The case for accepting and advancing the cause of transgenderism is, at root, a radical philosophical argument—one that goes to the heart of what it means to be human. Accepting the trans movement’s argument requires us to lend credence to an extreme form of mind-matter dualism, and involves severing the links between bodily sex, gender identity, and erotic desire.
But first: What do the activists claim? If there is one unshakeable tenet, it is that gender identity and expression—a person’s self-concept as a gendered being and how that person outwardly manifests it—are different from the sex organs that have distinguished male from female since the emergence of the species. They argue that while a physician might “assign” a sex to a newborn, that label may well be at odds with the baby’s true gender. As the Human Rights Campaign (HRC) puts it in a guide for journalists, a transgender person is one “whose sex assigned at birth is different from who they know they are on the inside.” The term applies to those who are assigned the male sex at birth but whose innate sense tells them they are women, and vice versa. It also includes those “who do not fit in the distinct and opposite binary of male and female.”
The possession of sex organs has thus been deemed factually irrelevant. Instead, gender identity is based in the innate sense of the person himself or herself.
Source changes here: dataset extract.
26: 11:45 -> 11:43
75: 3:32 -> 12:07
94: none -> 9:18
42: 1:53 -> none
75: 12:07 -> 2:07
A transgender woman is a woman, and a transgender man is a man—period, the activists say. Here is the HRC: “Contrasting transgender people with ‘real’ or ‘biological’ men and women is a false comparison. They are real men and women, and doing so contributes to the inaccurate perception that transgender people are being deceptive when, in fact, they are being authentic and courageous.”1 Thus, according to the activists, transitioning—whether by medical or social means or both—isn’t a process of becoming but of living out who transgender people really are.
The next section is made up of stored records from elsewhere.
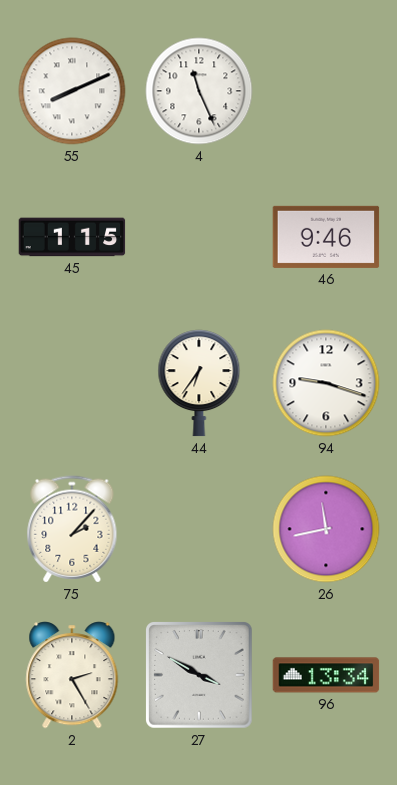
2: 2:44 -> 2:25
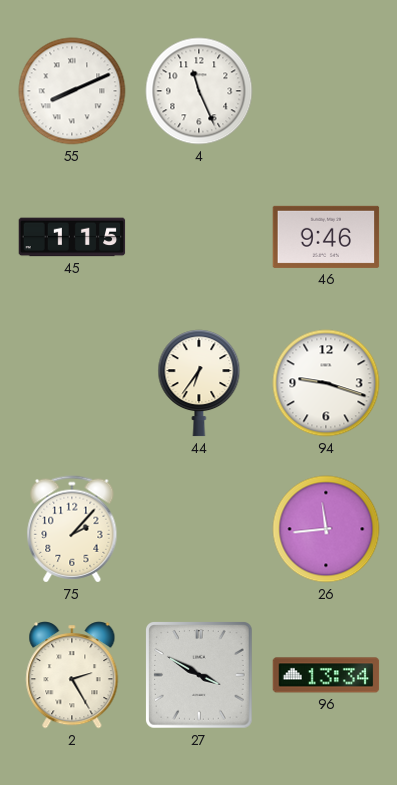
26: 11:43 -> 11:44
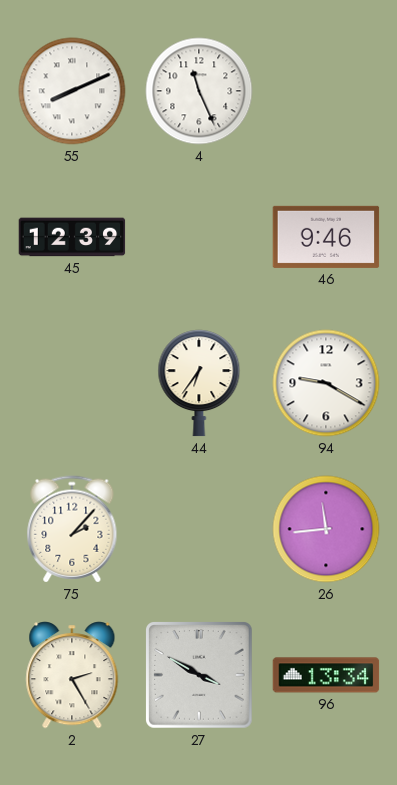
45: 1:15 -> 12:39
94: 9:18 -> 9:20
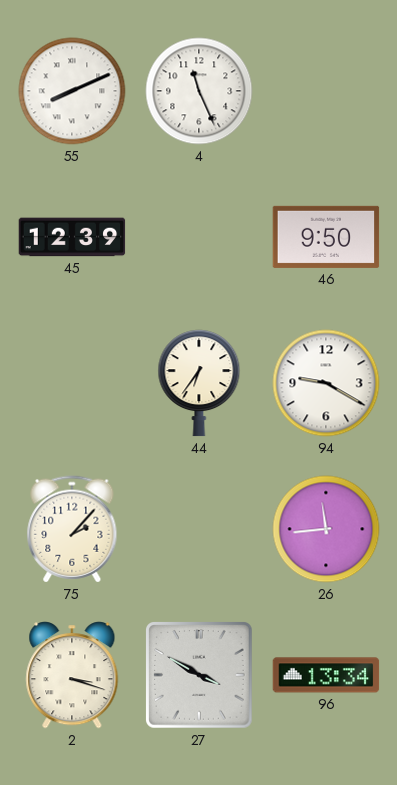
46: 9:46 -> 9:50
2: 2:25 -> 3:18
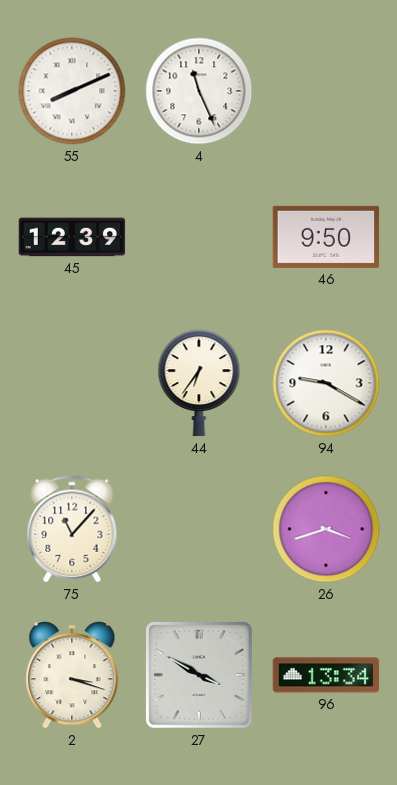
75: 2:07 -> 11:07
26: 11:44 -> 3:42
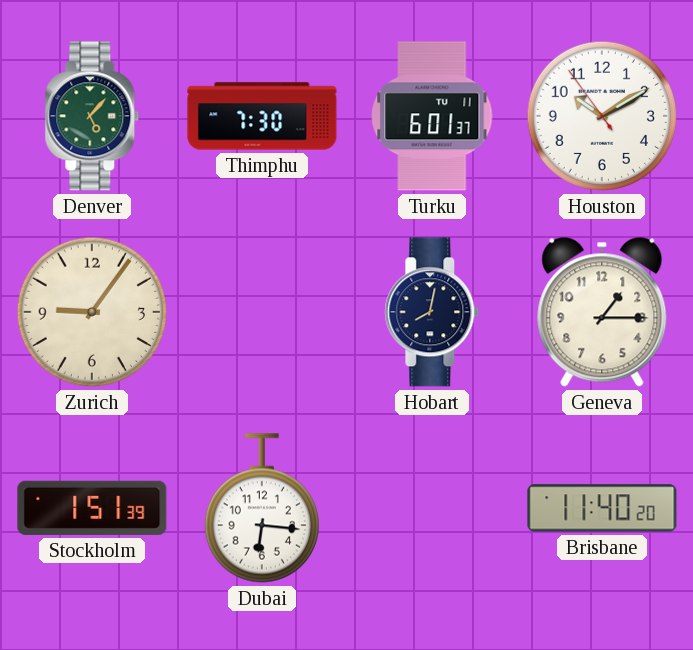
This view of subjective gender identity as the unimpeachable guide to whether someone is male or female (or both or neither) has gained currency among some clinicians. In his book When Harry Became Sally, the Heritage Foundation scholar Ryan T. Anderson quotes the Duke University pediatrician Deanna Adkins to the effect that “it is counter to medical science to use chromosomes, hormones, internal reproductive organs, external genitalia, or secondary sex characteristics to override gender identity for the purposes of classifying someone as male or female.” I will return to these assertions shortly. For now, it suffices to note that the activists aren’t entirely wrong when they boast that their claims enjoy broad support among psychiatrists and psychologists.
At the same time, the activists hold—and this is their second major tenet—that gender itself is largely a social construct, since it is society that labels various traits or characteristics “masculine” or “feminine.”